A marine origin for the late Mesoproterozoic Copper Harbor and Nonesuch Formations of the Midcontinent Rift of Laurentia
Jones, SM and Prave, AR and Raub, TD and Cloutier, J and Stueken, EE and Rose, CV and Linnekogel, S and Nazarov, K, A marine origin for the late Mesoproterozoic Copper Harbor and Nonesuch Formations of the Midcontinent Rift of Laurentia, Precambrian Research, 336 Article 105510. ISSN 0301-9268 (2020) [Refereed Article]
The c. 1.1 Ga Copper Harbor and Nonesuch Formations of the Keweenawan Supergroup exposed along the Canadian-United States shorelines of Lake Superior are part of the surface exposures of the Laurentian Midcontinent Rift.
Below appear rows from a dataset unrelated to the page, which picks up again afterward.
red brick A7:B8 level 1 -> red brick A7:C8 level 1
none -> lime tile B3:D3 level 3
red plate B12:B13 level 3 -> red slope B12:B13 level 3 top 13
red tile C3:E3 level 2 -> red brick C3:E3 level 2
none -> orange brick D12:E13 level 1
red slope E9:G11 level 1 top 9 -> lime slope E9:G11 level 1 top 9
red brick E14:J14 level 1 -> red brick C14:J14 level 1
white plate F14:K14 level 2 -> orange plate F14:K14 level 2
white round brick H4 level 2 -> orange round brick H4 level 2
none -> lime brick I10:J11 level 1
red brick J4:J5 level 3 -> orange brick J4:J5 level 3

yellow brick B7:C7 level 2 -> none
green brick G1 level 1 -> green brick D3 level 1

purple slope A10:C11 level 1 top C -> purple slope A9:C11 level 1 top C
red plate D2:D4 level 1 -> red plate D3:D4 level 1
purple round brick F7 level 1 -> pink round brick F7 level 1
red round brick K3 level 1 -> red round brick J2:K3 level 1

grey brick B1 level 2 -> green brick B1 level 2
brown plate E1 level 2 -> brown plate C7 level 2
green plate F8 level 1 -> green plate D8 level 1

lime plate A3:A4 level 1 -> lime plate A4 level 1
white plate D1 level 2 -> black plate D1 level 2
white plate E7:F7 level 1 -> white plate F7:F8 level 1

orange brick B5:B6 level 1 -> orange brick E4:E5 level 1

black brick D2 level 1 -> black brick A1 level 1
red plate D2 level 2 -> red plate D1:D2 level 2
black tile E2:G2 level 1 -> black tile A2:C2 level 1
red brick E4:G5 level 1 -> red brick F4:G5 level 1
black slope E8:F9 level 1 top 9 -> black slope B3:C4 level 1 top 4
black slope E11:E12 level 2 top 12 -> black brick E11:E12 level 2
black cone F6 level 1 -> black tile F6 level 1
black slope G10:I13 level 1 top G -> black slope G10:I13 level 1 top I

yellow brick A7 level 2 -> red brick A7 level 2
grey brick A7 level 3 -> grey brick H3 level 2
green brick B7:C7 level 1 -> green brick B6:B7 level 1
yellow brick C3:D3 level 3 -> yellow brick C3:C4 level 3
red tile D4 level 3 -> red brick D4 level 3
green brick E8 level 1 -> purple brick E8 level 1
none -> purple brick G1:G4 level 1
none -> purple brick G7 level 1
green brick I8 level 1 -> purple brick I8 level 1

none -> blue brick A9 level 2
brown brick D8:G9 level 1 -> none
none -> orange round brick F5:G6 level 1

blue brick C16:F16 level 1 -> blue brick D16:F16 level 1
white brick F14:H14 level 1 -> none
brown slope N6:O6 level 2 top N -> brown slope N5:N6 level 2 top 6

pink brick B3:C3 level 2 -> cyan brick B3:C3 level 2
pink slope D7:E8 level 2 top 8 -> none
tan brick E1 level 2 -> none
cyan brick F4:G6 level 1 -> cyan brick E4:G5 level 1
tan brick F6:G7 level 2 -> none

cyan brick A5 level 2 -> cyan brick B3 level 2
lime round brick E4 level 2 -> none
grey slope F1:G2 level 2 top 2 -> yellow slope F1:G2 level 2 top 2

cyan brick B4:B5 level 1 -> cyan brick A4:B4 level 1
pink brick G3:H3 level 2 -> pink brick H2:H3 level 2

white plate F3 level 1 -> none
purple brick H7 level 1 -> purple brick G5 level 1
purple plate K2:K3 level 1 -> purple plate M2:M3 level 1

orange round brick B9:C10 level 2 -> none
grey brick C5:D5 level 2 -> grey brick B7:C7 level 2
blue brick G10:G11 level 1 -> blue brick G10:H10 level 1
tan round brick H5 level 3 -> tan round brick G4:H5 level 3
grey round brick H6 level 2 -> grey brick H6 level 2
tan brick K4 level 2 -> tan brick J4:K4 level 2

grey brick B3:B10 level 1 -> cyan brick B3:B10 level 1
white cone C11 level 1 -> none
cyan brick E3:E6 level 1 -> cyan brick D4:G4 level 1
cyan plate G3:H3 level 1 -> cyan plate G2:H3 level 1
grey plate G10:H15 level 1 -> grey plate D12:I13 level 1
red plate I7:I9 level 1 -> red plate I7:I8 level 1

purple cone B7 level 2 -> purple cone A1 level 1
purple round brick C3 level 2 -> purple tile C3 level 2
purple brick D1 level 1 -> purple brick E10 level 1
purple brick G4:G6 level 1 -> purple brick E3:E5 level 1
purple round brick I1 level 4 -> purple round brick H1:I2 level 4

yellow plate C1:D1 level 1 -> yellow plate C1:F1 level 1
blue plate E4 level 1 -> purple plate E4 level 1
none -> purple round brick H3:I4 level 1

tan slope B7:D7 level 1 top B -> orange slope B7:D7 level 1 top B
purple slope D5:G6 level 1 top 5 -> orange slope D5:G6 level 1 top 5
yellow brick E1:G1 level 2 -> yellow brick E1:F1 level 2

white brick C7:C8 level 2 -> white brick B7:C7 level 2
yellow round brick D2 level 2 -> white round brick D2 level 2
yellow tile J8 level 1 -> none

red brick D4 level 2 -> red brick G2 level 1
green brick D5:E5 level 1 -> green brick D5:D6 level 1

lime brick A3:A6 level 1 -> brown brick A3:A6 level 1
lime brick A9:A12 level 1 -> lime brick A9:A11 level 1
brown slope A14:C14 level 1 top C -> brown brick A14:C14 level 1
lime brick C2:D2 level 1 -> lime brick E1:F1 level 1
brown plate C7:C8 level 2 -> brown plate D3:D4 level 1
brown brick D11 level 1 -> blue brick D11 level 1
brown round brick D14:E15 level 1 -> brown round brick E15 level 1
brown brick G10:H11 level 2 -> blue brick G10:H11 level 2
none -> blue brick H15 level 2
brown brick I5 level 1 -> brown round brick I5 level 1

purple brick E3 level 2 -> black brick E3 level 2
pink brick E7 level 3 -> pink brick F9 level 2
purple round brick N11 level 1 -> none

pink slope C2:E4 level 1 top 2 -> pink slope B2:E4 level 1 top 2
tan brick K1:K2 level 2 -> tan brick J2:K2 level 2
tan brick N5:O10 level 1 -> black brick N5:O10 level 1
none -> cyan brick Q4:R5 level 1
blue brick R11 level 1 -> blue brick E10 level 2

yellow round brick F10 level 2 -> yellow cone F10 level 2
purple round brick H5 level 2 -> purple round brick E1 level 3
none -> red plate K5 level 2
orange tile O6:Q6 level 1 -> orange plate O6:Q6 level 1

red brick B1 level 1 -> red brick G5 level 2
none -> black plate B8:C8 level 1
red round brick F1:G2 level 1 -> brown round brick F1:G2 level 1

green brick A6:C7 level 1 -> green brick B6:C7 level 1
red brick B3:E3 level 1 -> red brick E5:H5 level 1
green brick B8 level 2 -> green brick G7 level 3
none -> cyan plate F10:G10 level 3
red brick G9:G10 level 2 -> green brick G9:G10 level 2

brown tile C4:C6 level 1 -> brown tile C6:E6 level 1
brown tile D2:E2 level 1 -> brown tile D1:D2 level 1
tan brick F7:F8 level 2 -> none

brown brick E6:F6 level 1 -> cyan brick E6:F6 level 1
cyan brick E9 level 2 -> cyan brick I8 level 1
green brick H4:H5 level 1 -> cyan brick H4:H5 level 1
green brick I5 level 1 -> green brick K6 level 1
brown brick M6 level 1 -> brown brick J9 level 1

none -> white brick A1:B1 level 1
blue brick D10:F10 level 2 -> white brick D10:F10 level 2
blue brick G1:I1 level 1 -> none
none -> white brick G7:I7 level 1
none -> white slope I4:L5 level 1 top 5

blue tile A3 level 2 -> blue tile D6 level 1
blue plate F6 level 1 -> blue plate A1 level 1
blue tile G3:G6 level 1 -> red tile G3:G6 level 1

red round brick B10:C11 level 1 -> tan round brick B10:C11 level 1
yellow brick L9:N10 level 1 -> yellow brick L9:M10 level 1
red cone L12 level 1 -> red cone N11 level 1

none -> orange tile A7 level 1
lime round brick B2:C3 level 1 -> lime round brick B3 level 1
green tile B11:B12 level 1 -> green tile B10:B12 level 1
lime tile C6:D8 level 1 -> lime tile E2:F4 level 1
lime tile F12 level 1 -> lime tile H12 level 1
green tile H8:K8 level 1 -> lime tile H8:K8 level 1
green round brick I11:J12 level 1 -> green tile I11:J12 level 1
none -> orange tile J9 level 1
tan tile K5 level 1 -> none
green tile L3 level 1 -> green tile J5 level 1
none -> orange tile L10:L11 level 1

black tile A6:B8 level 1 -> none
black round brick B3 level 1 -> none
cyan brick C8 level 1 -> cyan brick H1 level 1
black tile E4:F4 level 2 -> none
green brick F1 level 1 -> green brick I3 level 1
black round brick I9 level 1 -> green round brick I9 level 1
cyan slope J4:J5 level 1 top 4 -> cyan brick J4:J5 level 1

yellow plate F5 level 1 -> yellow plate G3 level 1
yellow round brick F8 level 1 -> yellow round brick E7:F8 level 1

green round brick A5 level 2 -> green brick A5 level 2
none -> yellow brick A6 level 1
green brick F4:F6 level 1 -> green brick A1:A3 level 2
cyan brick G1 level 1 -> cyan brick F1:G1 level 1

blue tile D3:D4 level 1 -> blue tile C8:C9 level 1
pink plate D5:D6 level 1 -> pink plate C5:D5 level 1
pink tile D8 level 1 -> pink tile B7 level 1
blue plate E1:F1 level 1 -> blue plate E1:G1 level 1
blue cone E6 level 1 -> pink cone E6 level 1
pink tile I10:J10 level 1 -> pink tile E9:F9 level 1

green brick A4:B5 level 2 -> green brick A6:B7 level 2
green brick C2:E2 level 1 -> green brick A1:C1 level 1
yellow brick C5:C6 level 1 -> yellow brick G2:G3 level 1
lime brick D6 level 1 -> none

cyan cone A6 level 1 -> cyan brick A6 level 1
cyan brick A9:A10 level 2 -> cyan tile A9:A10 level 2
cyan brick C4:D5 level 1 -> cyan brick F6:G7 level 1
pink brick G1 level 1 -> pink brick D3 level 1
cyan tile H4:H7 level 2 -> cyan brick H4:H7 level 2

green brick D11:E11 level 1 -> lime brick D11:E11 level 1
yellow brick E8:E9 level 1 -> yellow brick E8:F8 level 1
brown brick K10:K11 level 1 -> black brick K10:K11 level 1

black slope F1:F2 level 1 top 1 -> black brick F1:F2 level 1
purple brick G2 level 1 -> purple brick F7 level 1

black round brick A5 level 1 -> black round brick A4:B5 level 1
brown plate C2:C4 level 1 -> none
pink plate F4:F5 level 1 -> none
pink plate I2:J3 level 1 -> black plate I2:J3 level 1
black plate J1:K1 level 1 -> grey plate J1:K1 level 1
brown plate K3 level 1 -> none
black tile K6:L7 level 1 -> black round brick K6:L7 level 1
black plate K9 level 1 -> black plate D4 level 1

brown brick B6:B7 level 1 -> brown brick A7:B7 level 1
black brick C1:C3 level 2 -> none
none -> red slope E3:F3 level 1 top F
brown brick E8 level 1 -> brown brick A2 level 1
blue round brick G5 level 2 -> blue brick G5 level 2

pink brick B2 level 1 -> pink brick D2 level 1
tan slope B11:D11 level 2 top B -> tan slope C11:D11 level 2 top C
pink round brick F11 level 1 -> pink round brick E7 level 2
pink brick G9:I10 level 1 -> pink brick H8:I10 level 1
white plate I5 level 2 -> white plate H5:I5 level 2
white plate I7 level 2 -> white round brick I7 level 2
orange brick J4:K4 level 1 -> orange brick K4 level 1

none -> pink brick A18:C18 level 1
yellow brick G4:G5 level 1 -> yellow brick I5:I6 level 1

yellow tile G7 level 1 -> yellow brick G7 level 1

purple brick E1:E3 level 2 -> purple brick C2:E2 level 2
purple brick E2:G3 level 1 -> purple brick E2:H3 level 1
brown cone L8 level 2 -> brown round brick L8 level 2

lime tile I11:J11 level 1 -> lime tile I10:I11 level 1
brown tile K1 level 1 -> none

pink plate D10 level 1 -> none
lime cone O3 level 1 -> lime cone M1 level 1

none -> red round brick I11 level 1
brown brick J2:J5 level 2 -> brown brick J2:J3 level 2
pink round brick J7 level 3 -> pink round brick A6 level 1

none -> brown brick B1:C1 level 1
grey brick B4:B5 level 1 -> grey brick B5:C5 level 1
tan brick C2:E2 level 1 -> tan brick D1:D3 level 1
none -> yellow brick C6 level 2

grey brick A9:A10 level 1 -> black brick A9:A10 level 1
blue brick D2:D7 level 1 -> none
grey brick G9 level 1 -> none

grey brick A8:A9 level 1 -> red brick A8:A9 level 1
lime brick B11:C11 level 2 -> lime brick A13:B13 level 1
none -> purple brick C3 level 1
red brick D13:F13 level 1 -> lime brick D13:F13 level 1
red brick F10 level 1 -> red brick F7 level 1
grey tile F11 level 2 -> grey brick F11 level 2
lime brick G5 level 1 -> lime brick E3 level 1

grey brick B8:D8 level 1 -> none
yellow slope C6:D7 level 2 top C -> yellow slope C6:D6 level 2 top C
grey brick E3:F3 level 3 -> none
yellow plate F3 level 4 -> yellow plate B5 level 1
These units have long been considered non-marine in origin and have figured prominently in ideas regarding the evolution of microbial life and the redox conditions of Earth’s ocean-atmosphere system at the close of Mesoproterozoic time. However, these rocks also host hydrothermal metal deposits, the emplacement of which may have compromised primary geochemical signals that are used to underpin those ideas. Here we highlight new sedimentological observations to provide an independent framework for assessing the depositional setting and geochemistry of those strata. We show that the totality of sedimentological features leads to the conclusion that parts of the upper Copper Harbor Formation and the entirety of the Nonesuch Formation were deposited along tide- and wave-influenced shorelines and in shallow-marine settings under evaporitic conditions. Evidence for this interpretation includes the abundance of flaser, wavy, linsen and pinstripe bedding, ubiquity of reactivation surfaces and mud drapes associated with all ripple forms, superposed sets of ripple cross-lamination showing bimodal (herring-bone) sediment transport directions, desiccation cracks and metre-scale hummocky cross-stratification. Further, evaporite fabrics and pseudomorphs after gypsum in the upper 200 m of the Copper Harbor Formation and in numerous stratigraphic positions within the Nonesuch Formation indicate that the water body was saline, not fresh. The emerging palaeogeographic image is one of a large, shallow-marine embayment with fringing sabkha-like shorelines. Ideas about late Mesoproterozoic biospheric evolution and Earth’s surface redox and oxygenation that rely on the Nonesuch Formation and Copper Harbor stromatolites having been deposited within a lacustrine setting require reassessment.